La sanction retenue est ensuite une indemnisation forfaitaire du préjudice. La Cour considère que la salariée « a subi un préjudice certain et effectif ». Elle le chiffre « eu égard aux éléments de fait » à quarante mille euros. Cette somme n’est pas un rappel de salaires. La Cour refuse explicitement cette demande. La salariée « ne saurait prétendre à des salaires supplémentaires à ceux qu’elle a perçus ». Le préjudice indemnisé est donc autonome. Il résulte de la situation d’insécurité créée par l’employeur. L’arrêt sanctionne ainsi le manquement aux obligations d’ordre public. Cette solution est pragmatique. Elle évite une requalification excessive tout en réparant le trouble subi. Elle peut sembler équitable. Elle évite pourtant une difficulté probatoire majeure pour la salariée. Le caractère forfaitaire de l’indemnisation reste toutefois discutable. Il pourrait manquer de précision par rapport au préjudice réel.
L’arrêt étend ensuite les effets de l’irrégularité à la rupture du contrat. Le manquement de l’employeur est jugé « suffisamment grave pour retenir que la rupture lui est imputable ». La Cour prononce la résiliation aux torts de l’employeur. Elle lui donne « les effets d’un licenciement sans cause réelle et sérieuse ». Cette conséquence est logique. L’employeur ne peut tirer profit de sa propre faute. La rupture est fixée à la date du premier jugement. La salariée obtient ainsi l’indemnité conventionnelle de licenciement. Elle perçoit aussi une indemnité compensatrice de préavis. Une indemnité pour licenciement sans cause réelle et sérieuse est accordée. Son montant est fixé à six mille euros. La Cour applique l’article L.1235-3 du code du travail. La solution est cohérente avec la qualification de faute grave. Elle assure une réparation complète du préjudice lié à la perte d’emploi.

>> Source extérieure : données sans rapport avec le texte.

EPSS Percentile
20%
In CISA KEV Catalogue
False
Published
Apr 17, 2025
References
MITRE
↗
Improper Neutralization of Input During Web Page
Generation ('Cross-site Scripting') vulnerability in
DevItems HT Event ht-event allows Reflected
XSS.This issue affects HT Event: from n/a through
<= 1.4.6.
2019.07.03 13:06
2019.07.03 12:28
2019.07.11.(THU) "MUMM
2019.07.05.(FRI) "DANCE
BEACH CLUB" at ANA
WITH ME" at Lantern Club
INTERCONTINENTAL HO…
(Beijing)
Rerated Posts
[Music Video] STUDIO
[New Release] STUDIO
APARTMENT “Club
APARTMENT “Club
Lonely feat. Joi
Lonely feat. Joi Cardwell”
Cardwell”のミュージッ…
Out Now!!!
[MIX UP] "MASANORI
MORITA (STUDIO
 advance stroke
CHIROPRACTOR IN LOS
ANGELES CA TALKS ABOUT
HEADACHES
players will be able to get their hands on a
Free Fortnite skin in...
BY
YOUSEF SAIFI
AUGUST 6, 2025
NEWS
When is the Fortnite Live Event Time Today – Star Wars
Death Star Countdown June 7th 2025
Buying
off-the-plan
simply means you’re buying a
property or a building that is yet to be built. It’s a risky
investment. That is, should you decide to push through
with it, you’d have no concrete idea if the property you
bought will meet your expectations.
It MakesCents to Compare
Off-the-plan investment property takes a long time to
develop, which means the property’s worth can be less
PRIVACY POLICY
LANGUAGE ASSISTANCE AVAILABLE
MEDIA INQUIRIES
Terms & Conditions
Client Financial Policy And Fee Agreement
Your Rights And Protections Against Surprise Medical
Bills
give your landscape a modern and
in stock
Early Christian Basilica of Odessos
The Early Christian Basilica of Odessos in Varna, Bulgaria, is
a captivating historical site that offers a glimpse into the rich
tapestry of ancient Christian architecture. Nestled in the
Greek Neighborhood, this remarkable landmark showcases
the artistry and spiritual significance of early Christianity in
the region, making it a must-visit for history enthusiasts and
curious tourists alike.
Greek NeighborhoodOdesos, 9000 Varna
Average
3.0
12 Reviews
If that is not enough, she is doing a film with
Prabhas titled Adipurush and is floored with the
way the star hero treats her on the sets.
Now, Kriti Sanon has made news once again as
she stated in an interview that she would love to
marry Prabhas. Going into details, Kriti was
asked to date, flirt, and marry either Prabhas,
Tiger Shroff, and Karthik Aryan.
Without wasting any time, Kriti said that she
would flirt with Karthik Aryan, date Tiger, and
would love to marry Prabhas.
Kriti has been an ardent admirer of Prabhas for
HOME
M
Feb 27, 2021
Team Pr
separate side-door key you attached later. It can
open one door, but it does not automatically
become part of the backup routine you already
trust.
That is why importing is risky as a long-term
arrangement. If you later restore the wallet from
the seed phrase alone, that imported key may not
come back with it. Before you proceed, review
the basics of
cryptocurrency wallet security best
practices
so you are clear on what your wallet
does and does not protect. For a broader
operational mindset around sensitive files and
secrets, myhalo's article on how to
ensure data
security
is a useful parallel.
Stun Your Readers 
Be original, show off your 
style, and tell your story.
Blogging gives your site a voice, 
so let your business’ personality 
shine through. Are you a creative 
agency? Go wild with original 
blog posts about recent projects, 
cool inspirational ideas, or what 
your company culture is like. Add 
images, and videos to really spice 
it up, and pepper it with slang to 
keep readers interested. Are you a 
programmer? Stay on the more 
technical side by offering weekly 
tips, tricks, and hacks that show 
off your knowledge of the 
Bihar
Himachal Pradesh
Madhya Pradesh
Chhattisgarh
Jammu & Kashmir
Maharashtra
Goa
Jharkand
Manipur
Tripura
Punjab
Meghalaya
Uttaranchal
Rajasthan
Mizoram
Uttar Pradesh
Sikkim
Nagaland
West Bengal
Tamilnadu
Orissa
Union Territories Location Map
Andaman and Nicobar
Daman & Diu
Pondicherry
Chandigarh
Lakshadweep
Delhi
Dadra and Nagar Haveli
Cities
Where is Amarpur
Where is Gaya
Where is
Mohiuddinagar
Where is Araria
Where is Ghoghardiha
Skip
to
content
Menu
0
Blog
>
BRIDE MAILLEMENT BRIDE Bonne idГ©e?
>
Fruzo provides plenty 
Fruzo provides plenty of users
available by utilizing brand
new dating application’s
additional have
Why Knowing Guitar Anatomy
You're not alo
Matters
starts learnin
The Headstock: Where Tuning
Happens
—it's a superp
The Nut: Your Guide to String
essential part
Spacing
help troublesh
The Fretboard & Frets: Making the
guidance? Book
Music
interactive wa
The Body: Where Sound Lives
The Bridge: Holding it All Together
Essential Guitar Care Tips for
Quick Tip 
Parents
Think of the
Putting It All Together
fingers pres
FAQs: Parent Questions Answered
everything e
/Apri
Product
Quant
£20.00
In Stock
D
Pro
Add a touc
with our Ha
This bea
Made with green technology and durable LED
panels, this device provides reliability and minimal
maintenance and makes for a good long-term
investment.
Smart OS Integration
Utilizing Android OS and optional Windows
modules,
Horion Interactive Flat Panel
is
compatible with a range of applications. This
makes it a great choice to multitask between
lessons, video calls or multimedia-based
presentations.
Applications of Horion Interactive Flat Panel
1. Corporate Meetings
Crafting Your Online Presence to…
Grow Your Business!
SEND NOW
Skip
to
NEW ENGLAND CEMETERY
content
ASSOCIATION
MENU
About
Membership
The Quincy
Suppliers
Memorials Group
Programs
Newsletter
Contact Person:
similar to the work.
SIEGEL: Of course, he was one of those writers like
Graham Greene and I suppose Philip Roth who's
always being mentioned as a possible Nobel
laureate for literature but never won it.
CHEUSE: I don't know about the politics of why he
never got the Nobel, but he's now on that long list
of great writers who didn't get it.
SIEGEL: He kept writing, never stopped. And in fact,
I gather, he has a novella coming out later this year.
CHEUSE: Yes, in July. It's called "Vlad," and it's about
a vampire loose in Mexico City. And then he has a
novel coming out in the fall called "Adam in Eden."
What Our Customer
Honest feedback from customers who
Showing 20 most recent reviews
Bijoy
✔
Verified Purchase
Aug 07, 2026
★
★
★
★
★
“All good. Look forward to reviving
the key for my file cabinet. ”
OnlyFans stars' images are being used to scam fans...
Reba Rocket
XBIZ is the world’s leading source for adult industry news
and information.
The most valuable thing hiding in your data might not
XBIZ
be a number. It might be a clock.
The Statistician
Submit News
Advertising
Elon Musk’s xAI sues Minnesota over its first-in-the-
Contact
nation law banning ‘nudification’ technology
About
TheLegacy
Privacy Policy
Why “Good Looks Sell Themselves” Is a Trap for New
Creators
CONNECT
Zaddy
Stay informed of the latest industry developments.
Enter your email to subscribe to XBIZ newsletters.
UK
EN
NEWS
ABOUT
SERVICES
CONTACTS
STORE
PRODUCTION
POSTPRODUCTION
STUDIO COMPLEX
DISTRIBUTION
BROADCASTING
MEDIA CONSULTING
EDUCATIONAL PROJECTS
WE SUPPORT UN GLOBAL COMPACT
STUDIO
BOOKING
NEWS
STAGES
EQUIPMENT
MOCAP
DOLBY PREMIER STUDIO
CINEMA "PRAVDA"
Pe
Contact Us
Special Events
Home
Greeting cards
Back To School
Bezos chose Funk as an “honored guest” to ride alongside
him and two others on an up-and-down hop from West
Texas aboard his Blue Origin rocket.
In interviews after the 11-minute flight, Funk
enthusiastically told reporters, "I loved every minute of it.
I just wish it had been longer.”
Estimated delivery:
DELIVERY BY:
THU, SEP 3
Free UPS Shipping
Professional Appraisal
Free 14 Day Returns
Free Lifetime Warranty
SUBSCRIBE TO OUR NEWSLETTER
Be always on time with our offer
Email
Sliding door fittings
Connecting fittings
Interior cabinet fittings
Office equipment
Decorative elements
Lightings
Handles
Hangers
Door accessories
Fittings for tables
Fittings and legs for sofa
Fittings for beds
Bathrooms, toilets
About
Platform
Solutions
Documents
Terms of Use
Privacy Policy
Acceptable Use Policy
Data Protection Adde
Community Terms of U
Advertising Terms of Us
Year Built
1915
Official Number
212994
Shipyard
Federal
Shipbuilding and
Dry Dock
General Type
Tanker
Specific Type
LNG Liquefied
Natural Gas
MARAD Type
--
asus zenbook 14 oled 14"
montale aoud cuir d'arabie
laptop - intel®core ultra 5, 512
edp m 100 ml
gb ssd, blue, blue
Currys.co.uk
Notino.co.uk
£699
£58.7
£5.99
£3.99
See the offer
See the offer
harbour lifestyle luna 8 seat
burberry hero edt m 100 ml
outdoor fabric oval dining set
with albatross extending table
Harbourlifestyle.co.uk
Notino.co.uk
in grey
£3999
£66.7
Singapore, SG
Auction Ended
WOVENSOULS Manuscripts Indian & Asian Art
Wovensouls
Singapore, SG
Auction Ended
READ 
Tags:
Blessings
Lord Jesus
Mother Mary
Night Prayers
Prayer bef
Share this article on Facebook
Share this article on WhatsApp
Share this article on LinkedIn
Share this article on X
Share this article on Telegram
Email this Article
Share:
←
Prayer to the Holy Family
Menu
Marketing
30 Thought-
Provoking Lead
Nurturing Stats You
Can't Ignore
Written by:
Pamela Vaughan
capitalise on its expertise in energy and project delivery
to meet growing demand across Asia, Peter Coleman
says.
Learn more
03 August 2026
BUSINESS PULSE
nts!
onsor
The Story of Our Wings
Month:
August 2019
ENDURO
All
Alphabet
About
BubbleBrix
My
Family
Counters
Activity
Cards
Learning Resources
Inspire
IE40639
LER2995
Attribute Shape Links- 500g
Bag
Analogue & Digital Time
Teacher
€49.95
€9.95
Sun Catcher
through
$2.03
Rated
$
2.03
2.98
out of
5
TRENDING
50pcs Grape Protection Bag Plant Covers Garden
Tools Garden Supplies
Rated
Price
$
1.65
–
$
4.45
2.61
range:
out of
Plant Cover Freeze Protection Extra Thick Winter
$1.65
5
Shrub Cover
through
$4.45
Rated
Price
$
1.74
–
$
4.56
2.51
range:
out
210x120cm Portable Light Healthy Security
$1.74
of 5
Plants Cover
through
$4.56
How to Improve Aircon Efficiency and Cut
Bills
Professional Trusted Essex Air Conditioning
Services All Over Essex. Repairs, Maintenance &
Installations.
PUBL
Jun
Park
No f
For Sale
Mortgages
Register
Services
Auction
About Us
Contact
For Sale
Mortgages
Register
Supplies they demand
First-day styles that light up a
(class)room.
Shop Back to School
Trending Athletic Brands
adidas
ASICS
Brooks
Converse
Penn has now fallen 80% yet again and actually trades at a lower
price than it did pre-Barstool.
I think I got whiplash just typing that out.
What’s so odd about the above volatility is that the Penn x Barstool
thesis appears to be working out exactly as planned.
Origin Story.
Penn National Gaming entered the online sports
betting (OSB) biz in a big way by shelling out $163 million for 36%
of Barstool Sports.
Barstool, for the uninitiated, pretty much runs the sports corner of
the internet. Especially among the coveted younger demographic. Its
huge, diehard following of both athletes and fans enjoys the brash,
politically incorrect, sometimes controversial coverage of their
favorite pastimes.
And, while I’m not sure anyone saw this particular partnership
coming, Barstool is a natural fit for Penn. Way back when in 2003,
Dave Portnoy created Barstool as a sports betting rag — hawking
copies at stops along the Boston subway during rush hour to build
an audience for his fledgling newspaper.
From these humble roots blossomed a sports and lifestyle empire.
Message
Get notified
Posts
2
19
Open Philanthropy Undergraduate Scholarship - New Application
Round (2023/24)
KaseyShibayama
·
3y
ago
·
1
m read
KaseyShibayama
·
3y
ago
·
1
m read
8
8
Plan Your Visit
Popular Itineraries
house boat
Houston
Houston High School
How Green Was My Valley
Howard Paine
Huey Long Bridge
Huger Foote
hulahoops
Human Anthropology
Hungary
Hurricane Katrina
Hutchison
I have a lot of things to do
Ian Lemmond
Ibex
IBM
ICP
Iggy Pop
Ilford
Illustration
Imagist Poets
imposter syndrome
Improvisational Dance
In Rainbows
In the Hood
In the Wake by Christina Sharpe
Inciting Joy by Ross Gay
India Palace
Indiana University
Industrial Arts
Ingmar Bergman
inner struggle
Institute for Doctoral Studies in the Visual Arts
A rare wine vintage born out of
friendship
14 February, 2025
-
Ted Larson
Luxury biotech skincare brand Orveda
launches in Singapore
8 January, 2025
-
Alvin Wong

La portée de l’arrêt est significative en droit du travail. Il précise le régime des contrats de travail à temps partiel irréguliers. La solution refuse la requalification systématique en temps plein. Elle lui préfère une indemnisation spécifique du préjudice. Cette approche peut être saluée pour sa souplesse. Elle permet une sanction adaptée à la gravité du manquement. Elle évite les effets disproportionnés d’une requalification automatique. La sécurité juridique des employeurs s’en trouve préservée. Les salariés obtiennent cependant une réparation effective. L’arrêt pourrait inciter à un plus grand respect des formalités. Le risque d’une indemnisation forfaitaire importante existe. La solution reste néanmoins perfectible. Le calcul forfaitaire manque de transparence. Il pourrait donner lieu à des contentieux sur le quantum. L’arrêt n’énonce pas de critères précis pour ce calcul. La portée de la décision est donc limitée à l’espèce. Elle ne crée pas une règle générale facilement applicable.